One of Many Worlds: 11/01/2010

2010-11-22

Large files and multiple cores

As part of my product, I have an available chemicals database (ACD) that is compiled from third-party catalogs. Such catalogs are typically in SDF file format, as specified by MDL. I ran into some issues when importing them, resulting in aborted runs. It was getting tedious to locate the troublesome molecule in the vastness of the SD files. After a while, the programmer in me woke up! The consequence is a small (~750 LoC) utility written in Go, which I blandly called sdf.

~ % sdf help

Usage:

sdf help
Prints this usage notes message, and exits.

sdf show in=file [from=m] [to=n]
Fetches and displays molecules from the file 'file',
starting with the molecule numbered 'm', optionally to the
molecule numbered 'n'. If 'from' is not specified, the
first molecule is used as the starting molecule. If 'to'
is not specified, all molecules until the end of file are
displayed. Specifically, to display only the m'th molecule,
you should specify 'from=m to=m'.

sdf copy in=file1 out=file2 [from=m] [to=n]
Similar to 'show' above, difference being that the output
is written to 'file2'. Any existing 'file2' will be
truncated.

sdf searcha in=file [from=m] [to=n] symbol=count [symbol=count] [mx=c]
Performs a search for the first molecule in the given range
that has the specified number of atoms of each element type.
The number of processor cores to use can be specified using
'mx'; default is 2.

sdf searcht in=file [from=m] [to=n] tag=name tagval=value [tag=name tagval=value] [mx=c]
Performs a search for the first molecule in the given range
that has the specified tags and values. The number of
processor cores to use can be specified using 'mx'; default
is 2.

2010-11-13

Java and native code

Last week, one of my clients' projects ran into a problem. The team had introduced a new feature in the latest release. It ran fine in testing, but began having mysterious crashes in production. Upon some investigation, they found that a particular third-party native library (`.so' file) was causing the error. This native library was used to compute the InChI value of a given molecule. The application itself is a Java Web application written using the Struts framework.

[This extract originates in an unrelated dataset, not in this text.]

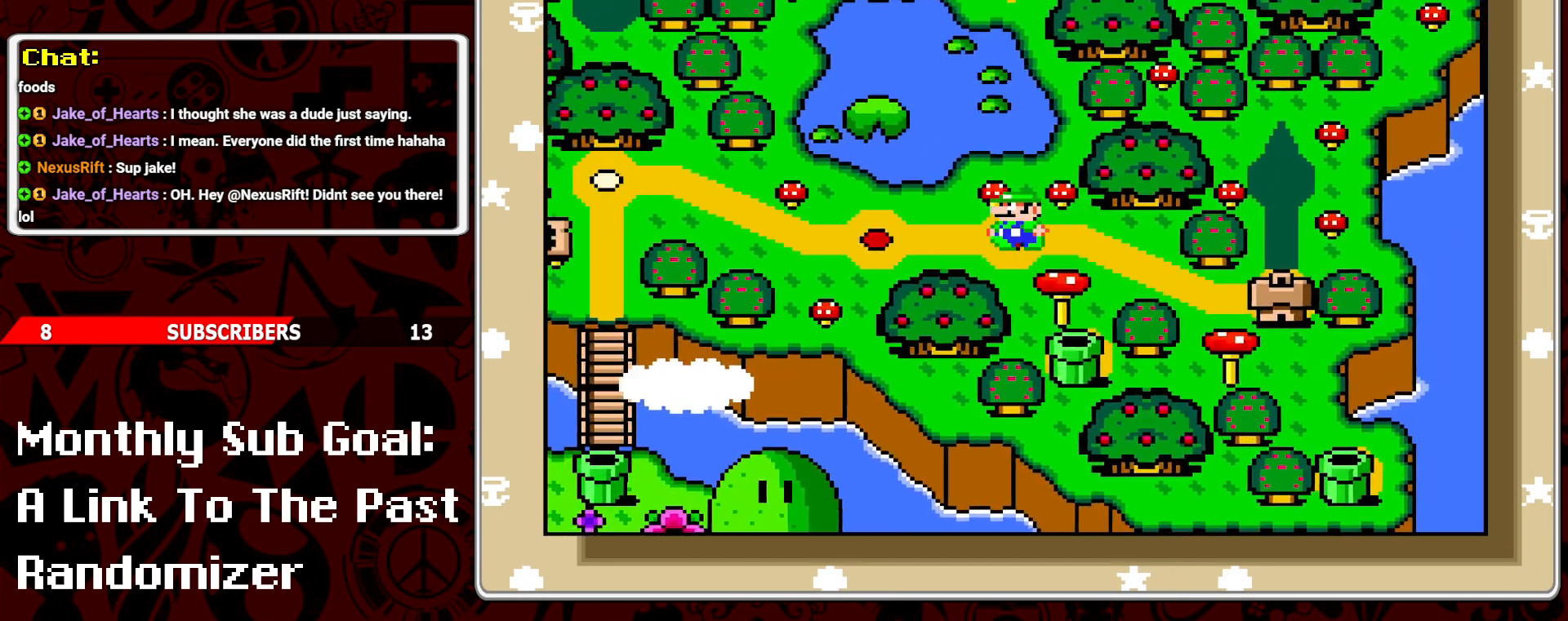
{"buttons": [], "events": [[67, "DPAD_LEFT", "up"], [133, "DPAD_LEFT", "down"], [217, "DPAD_LEFT", "up"], [267, "DPAD_LEFT", "down"], [367, "DPAD_LEFT", "up"]]}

Initially, there was a path related problem. They solved it. Then there was a 32-bit vs. 64-bit problem (or so they thought). They solved it. Then there was some version mismatch. They solved it. At that point, they moved it into production. Presently, the mysterious crashes started. Yesterday, I was called in.

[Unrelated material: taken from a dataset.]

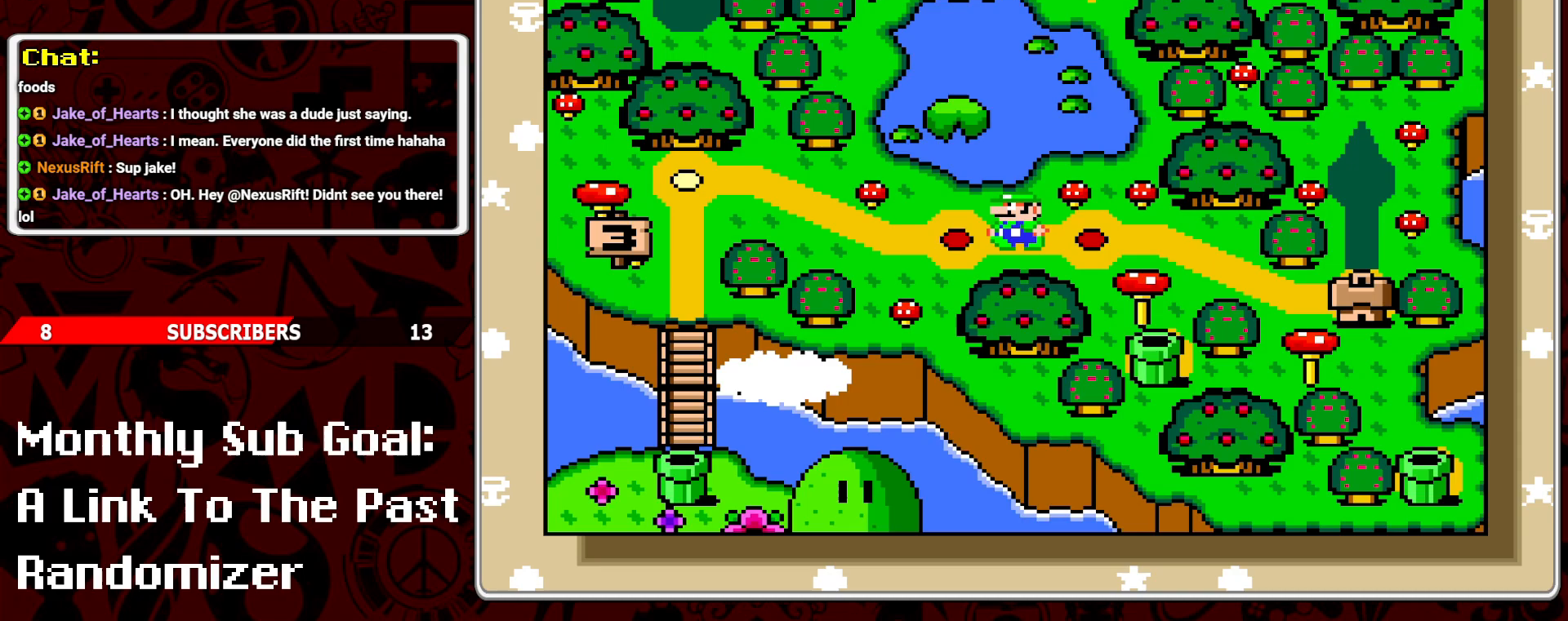
{"buttons": [], "events": [[183, "B", "down"], [283, "B", "up"], [350, "B", "down"], [450, "B", "up"]]}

Even before I landed there, my thinking was: (a) such molecules could be known corner cases of the third-party library, or (b) there is a memory corruption (e.g. JVM trying to garbage-collect memory allocated by C runtime).

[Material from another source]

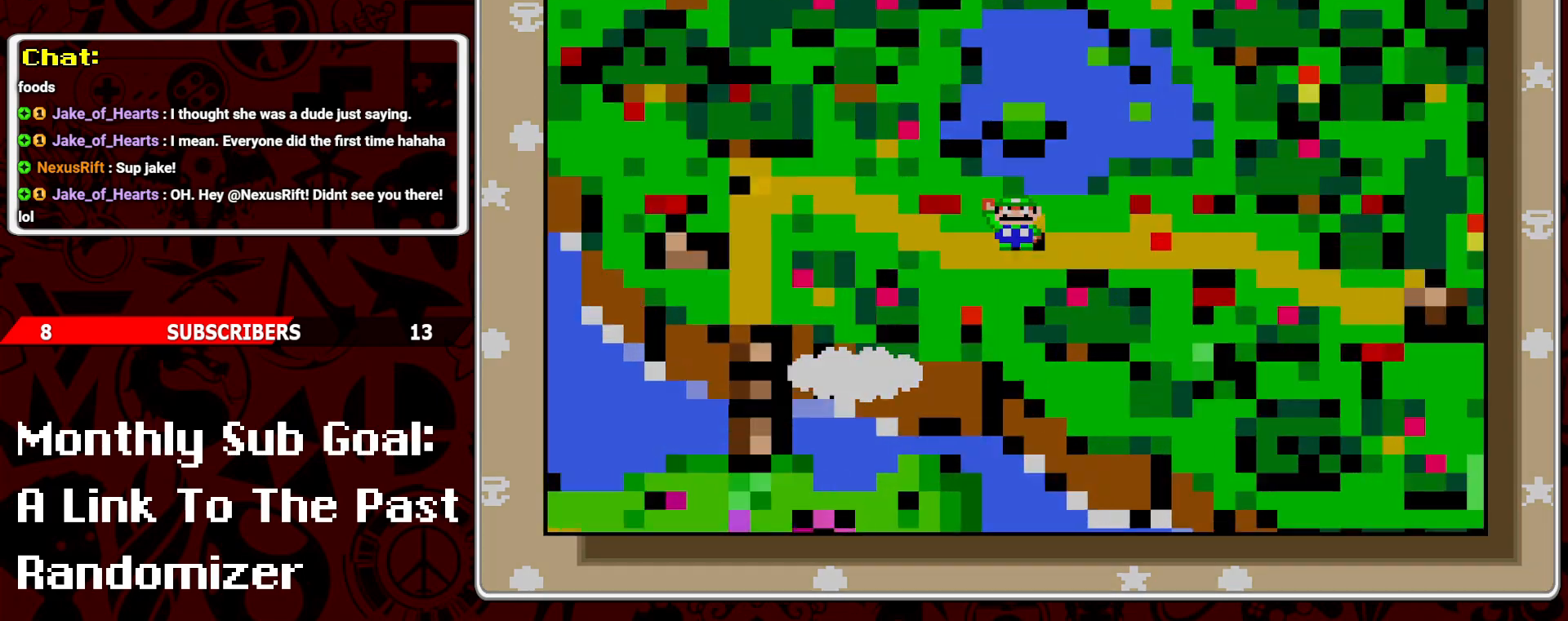
{"buttons": [], "events": [[17, "B", "down"], [83, "B", "up"]]}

I began by understanding the issue's history. I familiarized myself with the part of the code that was interfacing with the native code. Together with the team, I set up various scenarios to reproduce the crash. After a couple of hours, the first crash did occur. Using trace information, we looked up the forums of the third-party vendor who supplied the native library and its wrapper Java library. The forums had discussions concerning some of the exactly same scenarios that we had set up for testing. They were stated to be known problems. We also saw that a newer version of the vendor library was available. At this point, it appeared as if my first guess was probably correct.

Re-running the scenarios with the updated library caused similar crashes, nevertheless! After a couple of more hours, the situation appeared to have reached a dead end.

Then, I suddenly saw a pattern in the crashes -- they all happened only in multi-user scenarios! Then I remembered my second line of reasoning. It was memory corruption, but probably due to global data in the native library! We quickly verified this by simultaneously launching the said functionality in independent JVM instances. There were no crashes!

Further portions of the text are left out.